REQUIRED ACTION:
Copy every line of the entries below without changing a single character.

Dataset excerpts:
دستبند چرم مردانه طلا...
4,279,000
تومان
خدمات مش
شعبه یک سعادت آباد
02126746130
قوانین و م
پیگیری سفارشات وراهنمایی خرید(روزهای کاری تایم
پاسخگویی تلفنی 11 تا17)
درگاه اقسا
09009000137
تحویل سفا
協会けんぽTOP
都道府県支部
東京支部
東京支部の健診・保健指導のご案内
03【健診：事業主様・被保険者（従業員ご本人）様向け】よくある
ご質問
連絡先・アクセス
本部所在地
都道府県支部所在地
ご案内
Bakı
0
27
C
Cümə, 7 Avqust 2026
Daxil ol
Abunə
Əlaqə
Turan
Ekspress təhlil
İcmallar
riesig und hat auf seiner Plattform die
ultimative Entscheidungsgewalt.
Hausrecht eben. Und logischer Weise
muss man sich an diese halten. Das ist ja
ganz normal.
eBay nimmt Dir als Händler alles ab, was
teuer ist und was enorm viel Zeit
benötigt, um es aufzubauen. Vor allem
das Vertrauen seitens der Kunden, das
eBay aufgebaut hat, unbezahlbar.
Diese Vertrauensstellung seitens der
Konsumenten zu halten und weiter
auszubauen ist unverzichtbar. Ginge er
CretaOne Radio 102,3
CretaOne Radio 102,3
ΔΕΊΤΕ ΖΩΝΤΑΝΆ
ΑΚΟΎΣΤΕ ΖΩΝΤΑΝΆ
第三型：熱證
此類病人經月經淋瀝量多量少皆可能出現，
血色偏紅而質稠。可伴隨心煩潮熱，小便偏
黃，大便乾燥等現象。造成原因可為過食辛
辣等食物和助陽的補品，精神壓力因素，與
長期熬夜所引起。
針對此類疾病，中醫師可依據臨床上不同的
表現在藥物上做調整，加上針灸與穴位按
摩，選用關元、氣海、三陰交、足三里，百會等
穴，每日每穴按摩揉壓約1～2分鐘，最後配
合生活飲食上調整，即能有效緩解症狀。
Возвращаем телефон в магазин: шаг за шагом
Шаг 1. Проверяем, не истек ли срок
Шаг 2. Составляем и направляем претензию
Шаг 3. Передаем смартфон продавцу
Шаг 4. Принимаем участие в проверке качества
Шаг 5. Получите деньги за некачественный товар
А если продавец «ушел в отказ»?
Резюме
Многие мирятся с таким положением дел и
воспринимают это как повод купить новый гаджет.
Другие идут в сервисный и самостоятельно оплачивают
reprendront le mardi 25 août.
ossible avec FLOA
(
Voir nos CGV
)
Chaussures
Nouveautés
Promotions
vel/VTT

ANSWER AREA:
دستبند چرم مردانه طلا...
4,279,000
تومان
خدمات مش
شعبه یک سعادت آباد
02126746130
قوانین و م
پیگیری سفارشات وراهنمایی خرید(روزهای کاری تایم
پاسخگویی تلفنی 11 تا17)
درگاه اقسا
09009000137
تحویل سفا
協会けんぽTOP
都道府県支部
東京支部
東京支部の健診・保健指導のご案内
03【健診：事業主様・被保険者（従業員ご本人）様向け】よくある
ご質問
連絡先・アクセス
本部所在地
都道府県支部所在地
ご案内
Bakı
0
27
C
Cümə, 7 Avqust 2026
Daxil ol
Abunə
Əlaqə
Turan
Ekspress təhlil
İcmallar
riesig und hat auf seiner Plattform die
ultimative Entscheidungsgewalt.
Hausrecht eben. Und logischer Weise
muss man sich an diese halten. Das ist ja
ganz normal.
eBay nimmt Dir als Händler alles ab, was
teuer ist und was enorm viel Zeit
benötigt, um es aufzubauen. Vor allem
das Vertrauen seitens der Kunden, das
eBay aufgebaut hat, unbezahlbar.
Diese Vertrauensstellung seitens der
Konsumenten zu halten und weiter
auszubauen ist unverzichtbar. Ginge er
CretaOne Radio 102,3
CretaOne Radio 102,3
ΔΕΊΤΕ ΖΩΝΤΑΝΆ
ΑΚΟΎΣΤΕ ΖΩΝΤΑΝΆ
第三型：熱證
此類病人經月經淋瀝量多量少皆可能出現，
血色偏紅而質稠。可伴隨心煩潮熱，小便偏
黃，大便乾燥等現象。造成原因可為過食辛
辣等食物和助陽的補品，精神壓力因素，與
長期熬夜所引起。
針對此類疾病，中醫師可依據臨床上不同的
表現在藥物上做調整，加上針灸與穴位按
摩，選用關元、氣海、三陰交、足三里，百會等
穴，每日每穴按摩揉壓約1～2分鐘，最後配
合生活飲食上調整，即能有效緩解症狀。
Возвращаем телефон в магазин: шаг за шагом
Шаг 1. Проверяем, не истек ли срок
Шаг 2. Составляем и направляем претензию
Шаг 3. Передаем смартфон продавцу
Шаг 4. Принимаем участие в проверке качества
Шаг 5. Получите деньги за некачественный товар
А если продавец «ушел в отказ»?
Резюме
Многие мирятся с таким положением дел и
воспринимают это как повод купить новый гаджет.
Другие идут в сервисный и самостоятельно оплачивают
reprendront le mardi 25 août.
ossible avec FLOA
(
Voir nos CGV
)
Chaussures
Nouveautés
Promotions
vel/VTT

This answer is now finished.